Token merging

Token merging (ToMe) merges redundant tokens/patches progressively in the forward pass of a Transformer-based network which can speed-up the inference latency of [StableDiffusionPipeline].

Install ToMe from pip:

pip install tomesd

You can use ToMe from the tomesd library with the apply_patch function:

  from diffusers import StableDiffusionPipeline
  import torch
  import tomesd

  pipeline = StableDiffusionPipeline.from_pretrained(
        "runwayml/stable-diffusion-v1-5", torch_dtype=torch.float16, use_safetensors=True,
  ).to("cuda")
+ tomesd.apply_patch(pipeline, ratio=0.5)

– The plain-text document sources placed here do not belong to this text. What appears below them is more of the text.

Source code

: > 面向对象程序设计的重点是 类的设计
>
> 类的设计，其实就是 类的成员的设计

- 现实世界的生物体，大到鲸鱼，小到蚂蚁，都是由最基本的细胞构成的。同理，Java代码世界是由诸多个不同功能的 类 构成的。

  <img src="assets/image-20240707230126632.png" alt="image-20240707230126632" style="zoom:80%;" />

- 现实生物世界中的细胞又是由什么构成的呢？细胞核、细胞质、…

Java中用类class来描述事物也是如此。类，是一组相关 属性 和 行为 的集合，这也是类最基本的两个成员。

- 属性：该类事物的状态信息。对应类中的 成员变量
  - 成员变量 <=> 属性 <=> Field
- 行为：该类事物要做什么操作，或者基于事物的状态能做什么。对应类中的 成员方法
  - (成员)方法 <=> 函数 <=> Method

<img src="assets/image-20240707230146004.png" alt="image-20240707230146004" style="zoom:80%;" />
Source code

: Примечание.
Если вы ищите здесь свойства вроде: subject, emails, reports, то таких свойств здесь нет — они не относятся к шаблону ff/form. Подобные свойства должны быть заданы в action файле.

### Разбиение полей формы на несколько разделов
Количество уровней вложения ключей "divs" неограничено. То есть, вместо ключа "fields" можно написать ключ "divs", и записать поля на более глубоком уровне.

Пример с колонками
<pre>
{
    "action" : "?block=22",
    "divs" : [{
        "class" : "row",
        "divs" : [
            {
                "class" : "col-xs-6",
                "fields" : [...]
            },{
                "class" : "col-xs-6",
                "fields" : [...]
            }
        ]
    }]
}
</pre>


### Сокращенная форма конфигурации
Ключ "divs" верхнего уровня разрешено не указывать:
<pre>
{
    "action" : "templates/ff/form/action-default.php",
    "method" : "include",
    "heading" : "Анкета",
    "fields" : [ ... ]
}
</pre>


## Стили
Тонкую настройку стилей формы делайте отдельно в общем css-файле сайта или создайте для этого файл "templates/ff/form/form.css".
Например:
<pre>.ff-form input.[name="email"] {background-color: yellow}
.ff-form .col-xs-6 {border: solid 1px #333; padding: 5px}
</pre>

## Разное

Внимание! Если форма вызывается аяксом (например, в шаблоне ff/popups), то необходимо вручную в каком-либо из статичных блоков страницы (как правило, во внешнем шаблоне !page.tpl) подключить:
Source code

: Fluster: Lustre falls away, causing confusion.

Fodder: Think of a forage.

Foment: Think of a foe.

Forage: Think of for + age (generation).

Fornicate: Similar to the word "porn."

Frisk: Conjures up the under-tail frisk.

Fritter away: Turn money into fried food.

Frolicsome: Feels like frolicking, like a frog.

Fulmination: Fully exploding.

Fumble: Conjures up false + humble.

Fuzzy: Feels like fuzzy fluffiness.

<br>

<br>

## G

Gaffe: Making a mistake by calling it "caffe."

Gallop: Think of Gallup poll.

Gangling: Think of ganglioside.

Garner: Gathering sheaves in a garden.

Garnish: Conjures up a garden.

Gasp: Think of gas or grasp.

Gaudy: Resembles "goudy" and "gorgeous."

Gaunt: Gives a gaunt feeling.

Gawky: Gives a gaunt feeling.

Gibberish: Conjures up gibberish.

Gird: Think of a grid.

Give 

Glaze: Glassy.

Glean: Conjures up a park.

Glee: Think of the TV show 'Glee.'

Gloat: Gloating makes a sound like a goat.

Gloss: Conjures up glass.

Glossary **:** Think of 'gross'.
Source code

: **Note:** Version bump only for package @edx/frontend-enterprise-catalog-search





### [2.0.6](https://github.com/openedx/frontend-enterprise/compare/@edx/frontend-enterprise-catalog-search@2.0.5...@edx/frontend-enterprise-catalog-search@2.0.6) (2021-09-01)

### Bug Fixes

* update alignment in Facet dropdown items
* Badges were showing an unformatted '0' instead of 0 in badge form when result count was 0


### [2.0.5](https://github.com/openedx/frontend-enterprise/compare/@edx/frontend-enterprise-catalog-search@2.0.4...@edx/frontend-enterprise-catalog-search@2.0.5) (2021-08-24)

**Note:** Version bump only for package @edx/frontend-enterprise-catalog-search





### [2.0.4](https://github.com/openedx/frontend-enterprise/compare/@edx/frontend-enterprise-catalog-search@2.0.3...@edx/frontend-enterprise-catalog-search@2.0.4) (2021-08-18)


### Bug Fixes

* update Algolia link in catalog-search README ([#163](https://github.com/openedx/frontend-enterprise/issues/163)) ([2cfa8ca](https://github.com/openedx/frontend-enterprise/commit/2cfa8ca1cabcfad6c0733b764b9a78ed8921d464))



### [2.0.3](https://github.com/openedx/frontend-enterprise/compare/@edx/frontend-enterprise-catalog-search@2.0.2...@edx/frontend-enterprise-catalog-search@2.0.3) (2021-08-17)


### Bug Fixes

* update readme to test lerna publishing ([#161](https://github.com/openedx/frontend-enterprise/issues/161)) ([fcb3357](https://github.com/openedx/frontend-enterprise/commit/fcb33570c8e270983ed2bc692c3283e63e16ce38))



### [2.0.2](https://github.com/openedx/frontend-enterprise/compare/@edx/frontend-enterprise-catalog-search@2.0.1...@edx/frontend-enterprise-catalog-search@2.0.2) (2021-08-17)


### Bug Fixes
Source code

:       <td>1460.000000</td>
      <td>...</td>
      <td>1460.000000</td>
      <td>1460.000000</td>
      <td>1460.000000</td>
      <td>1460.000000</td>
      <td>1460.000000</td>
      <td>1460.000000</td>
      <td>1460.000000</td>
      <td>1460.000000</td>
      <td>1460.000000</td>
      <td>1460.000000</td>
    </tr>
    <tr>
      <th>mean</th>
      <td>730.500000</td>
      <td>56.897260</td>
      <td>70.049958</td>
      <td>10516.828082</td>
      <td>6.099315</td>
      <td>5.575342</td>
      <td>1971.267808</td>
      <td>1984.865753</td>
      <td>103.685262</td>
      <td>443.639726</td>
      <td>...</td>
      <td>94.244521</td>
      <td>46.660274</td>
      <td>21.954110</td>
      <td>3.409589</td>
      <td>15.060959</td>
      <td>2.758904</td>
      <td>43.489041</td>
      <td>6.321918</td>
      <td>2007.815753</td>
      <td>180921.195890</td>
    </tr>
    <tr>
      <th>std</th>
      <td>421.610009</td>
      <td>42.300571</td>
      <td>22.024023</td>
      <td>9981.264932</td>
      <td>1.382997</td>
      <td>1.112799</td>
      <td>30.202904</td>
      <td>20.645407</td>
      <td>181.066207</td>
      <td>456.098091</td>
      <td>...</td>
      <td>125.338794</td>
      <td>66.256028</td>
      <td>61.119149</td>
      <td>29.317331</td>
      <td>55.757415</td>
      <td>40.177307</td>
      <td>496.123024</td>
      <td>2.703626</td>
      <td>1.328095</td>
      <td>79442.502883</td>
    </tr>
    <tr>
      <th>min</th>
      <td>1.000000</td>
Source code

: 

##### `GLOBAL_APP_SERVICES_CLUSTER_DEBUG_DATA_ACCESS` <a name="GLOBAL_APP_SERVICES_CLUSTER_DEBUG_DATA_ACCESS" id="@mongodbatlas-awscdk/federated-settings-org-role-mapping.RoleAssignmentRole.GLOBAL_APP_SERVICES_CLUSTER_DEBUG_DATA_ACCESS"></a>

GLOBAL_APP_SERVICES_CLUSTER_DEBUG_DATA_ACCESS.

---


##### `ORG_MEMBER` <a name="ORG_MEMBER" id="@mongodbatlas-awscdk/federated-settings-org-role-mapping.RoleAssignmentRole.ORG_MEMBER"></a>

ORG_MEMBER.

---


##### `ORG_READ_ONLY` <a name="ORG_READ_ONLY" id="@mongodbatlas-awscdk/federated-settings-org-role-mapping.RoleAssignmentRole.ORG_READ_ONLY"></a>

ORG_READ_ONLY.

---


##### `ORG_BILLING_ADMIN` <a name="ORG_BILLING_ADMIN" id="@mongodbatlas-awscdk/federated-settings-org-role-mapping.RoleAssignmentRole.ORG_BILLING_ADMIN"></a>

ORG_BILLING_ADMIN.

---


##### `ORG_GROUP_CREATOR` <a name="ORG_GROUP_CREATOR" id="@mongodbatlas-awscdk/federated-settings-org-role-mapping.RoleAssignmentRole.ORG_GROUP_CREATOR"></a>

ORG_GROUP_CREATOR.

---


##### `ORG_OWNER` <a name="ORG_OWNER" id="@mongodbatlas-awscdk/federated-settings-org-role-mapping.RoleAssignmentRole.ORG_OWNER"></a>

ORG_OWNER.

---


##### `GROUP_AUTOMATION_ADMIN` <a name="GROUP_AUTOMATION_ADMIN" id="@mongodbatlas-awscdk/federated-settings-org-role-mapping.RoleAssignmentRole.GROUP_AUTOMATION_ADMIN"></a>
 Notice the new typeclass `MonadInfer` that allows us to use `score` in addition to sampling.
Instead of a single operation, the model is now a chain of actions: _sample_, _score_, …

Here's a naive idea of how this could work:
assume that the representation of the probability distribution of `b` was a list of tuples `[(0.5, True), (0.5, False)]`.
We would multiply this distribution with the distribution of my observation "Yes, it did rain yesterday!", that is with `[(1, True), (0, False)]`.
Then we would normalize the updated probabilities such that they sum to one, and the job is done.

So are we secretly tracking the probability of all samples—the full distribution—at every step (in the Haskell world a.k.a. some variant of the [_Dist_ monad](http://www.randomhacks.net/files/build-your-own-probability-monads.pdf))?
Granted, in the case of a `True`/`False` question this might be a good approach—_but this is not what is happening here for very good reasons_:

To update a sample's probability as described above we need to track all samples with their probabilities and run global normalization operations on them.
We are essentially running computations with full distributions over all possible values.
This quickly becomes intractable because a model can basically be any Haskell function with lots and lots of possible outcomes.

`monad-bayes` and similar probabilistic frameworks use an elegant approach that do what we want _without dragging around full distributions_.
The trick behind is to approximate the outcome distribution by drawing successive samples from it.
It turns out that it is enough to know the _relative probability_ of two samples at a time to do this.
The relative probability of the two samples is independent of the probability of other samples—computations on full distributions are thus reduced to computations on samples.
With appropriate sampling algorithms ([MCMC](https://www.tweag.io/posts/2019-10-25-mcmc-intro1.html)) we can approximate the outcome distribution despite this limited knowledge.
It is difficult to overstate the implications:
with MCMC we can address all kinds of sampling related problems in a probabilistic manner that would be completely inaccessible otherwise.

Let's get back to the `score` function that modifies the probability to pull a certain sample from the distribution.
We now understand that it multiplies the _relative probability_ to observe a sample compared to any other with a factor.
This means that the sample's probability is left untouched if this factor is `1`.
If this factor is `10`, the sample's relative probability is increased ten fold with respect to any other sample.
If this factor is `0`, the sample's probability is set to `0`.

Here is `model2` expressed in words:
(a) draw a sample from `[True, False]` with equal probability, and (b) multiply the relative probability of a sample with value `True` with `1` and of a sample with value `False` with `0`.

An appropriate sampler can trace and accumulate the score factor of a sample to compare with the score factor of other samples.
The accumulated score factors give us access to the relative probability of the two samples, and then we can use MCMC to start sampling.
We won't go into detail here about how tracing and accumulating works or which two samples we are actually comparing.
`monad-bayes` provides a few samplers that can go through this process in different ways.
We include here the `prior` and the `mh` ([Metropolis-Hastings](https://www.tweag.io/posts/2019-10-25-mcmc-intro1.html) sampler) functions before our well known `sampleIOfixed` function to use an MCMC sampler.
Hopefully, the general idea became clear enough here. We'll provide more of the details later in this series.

  image = pipeline("a photo of an astronaut riding a horse on mars").images[0]

The apply_patch function exposes a number of arguments to help strike a balance between pipeline inference speed and the quality of the generated tokens. The most important argument is ratio which controls the number of tokens that are merged during the forward pass.

As reported in the paper, ToMe can greatly preserve the quality of the generated images while boosting inference speed. By increasing the ratio, you can speed-up inference even further, but at the cost of some degraded image quality.

To test the quality of the generated images, we sampled a few prompts from Parti Prompts and performed inference with the [StableDiffusionPipeline] with the following settings:

We didn’t notice any significant decrease in the quality of the generated samples, and you can check out the generated samples in this WandB report. If you're interested in reproducing this experiment, use this script.

Benchmarks

We also benchmarked the impact of tomesd on the [StableDiffusionPipeline] with xFormers enabled across several image resolutions. The results are obtained from A100 and V100 GPUs in the following development environment:

- `diffusers` version: 0.15.1
- Python version: 3.8.16
- PyTorch version (GPU?): 1.13.1+cu116 (True)
- Huggingface_hub version: 0.13.2
- Transformers version: 4.27.2
- Accelerate version: 0.18.0
- xFormers version: 0.0.16
- tomesd version: 0.1.2

To reproduce this benchmark, feel free to use this script. The results are reported in seconds, and where applicable we report the speed-up percentage over the vanilla pipeline when using ToMe and ToMe + xFormers.

GPU	Resolution	Batch size	Vanilla	ToMe	ToMe + xFormers
A100	512	10	6.88	5.26 (+23.55%)	4.69 (+31.83%)
	768	10	OOM	14.71	11
		8	OOM	11.56	8.84
		4	OOM	5.98	4.66
		2	4.99	3.24 (+35.07%)	2.1 (+37.88%)
		1	3.29	2.24 (+31.91%)	2.03 (+38.3%)
	1024	10	OOM	OOM	OOM
		8	OOM	OOM	OOM
		4	OOM	12.51	9.09
		2	OOM	6.52	4.96
		1	6.4	3.61 (+43.59%)	2.81 (+56.09%)
V100	512	10	OOM	10.03	9.29
		8	OOM	8.05	7.47
		4	5.7	4.3 (+24.56%)	3.98 (+30.18%)
		2	3.14	2.43 (+22.61%)	2.27 (+27.71%)
		1	1.88	1.57 (+16.49%)	1.57 (+16.49%)
	768	10	OOM	OOM	23.67
		8	OOM	OOM	18.81
		4	OOM	11.81	9.7
		2	OOM	6.27	5.2
		1	5.43	3.38 (+37.75%)	2.82 (+48.07%)
	1024	10	OOM	OOM	OOM
		8	OOM	OOM	OOM
		4	OOM	OOM	19.35
		2	OOM	13	10.78
		1	OOM	6.66	5.54

As seen in the tables above, the speed-up from tomesd becomes more pronounced for larger image resolutions. It is also interesting to note that with tomesd, it is possible to run the pipeline on a higher resolution like 1024x1024. You may be able to speed-up inference even more with torch.compile.